Task details
The expected result is an exact restatement of the data, free of pictures.

──────── Information given

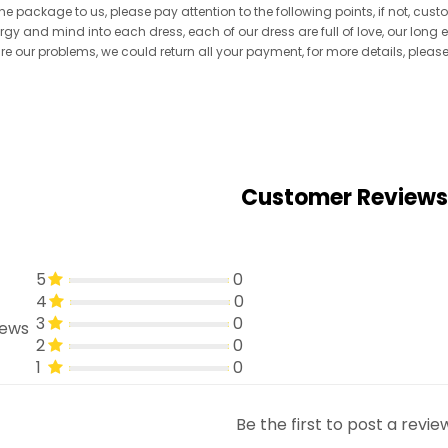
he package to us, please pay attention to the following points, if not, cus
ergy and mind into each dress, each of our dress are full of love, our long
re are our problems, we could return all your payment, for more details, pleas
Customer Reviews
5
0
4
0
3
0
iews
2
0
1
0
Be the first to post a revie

────────────────

Reply to the exercise
he package to us, please pay attention to the following points, if not, cus
ergy and mind into each dress, each of our dress are full of love, our long
re are our problems, we could return all your payment, for more details, pleas
Customer Reviews
5
0
4
0
3
0
iews
2
0
1
0
Be the first to post a revie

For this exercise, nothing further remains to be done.